# TASK STATEMENT
Give again, unaltered, the lines of the listing below that run from the line having "Bertujuan Untuk Bisa Memberikan Dukungan" through the line having "gelöst werden.".

# THE RECORDS
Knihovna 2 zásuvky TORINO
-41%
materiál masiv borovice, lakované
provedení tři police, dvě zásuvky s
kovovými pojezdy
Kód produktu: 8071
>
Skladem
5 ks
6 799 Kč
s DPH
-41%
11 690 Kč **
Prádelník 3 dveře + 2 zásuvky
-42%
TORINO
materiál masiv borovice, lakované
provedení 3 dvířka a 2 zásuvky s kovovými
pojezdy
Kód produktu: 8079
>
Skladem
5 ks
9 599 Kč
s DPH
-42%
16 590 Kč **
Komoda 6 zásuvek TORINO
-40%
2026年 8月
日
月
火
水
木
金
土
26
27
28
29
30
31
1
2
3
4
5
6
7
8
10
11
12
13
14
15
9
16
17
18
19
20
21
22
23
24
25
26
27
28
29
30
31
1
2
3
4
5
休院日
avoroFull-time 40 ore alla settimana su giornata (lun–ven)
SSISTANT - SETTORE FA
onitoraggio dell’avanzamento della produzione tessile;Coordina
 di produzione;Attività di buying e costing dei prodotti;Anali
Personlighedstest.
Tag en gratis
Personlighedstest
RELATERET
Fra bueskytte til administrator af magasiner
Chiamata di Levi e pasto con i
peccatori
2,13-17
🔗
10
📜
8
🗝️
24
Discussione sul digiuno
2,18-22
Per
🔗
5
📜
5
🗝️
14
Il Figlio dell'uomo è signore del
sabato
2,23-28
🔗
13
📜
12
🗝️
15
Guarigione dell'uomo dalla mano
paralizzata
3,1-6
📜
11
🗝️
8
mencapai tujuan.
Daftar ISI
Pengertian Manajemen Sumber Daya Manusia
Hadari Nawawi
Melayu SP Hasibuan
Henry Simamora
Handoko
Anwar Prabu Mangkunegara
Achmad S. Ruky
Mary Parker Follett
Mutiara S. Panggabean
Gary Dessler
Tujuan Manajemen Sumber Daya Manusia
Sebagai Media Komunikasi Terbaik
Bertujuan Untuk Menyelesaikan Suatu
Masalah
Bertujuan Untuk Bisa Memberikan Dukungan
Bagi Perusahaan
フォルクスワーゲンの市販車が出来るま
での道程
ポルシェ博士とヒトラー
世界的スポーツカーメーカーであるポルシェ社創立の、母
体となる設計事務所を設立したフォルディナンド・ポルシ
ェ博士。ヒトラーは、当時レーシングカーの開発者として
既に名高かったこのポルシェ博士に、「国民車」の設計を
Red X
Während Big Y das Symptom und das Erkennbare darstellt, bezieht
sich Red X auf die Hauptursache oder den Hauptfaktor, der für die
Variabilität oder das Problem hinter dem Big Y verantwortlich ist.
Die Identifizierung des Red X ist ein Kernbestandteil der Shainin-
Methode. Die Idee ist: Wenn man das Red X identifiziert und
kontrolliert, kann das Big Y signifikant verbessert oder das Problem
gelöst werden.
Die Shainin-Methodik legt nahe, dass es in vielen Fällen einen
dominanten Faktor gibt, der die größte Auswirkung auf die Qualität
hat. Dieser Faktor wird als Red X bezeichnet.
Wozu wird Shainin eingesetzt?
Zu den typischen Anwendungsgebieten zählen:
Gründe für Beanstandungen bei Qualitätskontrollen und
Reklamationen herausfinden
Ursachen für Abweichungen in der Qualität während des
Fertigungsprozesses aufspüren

# SOLVED PROBLEM
Bertujuan Untuk Bisa Memberikan Dukungan
Bagi Perusahaan
フォルクスワーゲンの市販車が出来るま
での道程
ポルシェ博士とヒトラー
世界的スポーツカーメーカーであるポルシェ社創立の、母
体となる設計事務所を設立したフォルディナンド・ポルシ
ェ博士。ヒトラーは、当時レーシングカーの開発者として
既に名高かったこのポルシェ博士に、「国民車」の設計を
Red X
Während Big Y das Symptom und das Erkennbare darstellt, bezieht
sich Red X auf die Hauptursache oder den Hauptfaktor, der für die
Variabilität oder das Problem hinter dem Big Y verantwortlich ist.
Die Identifizierung des Red X ist ein Kernbestandteil der Shainin-
Methode. Die Idee ist: Wenn man das Red X identifiziert und
kontrolliert, kann das Big Y signifikant verbessert oder das Problem
gelöst werden.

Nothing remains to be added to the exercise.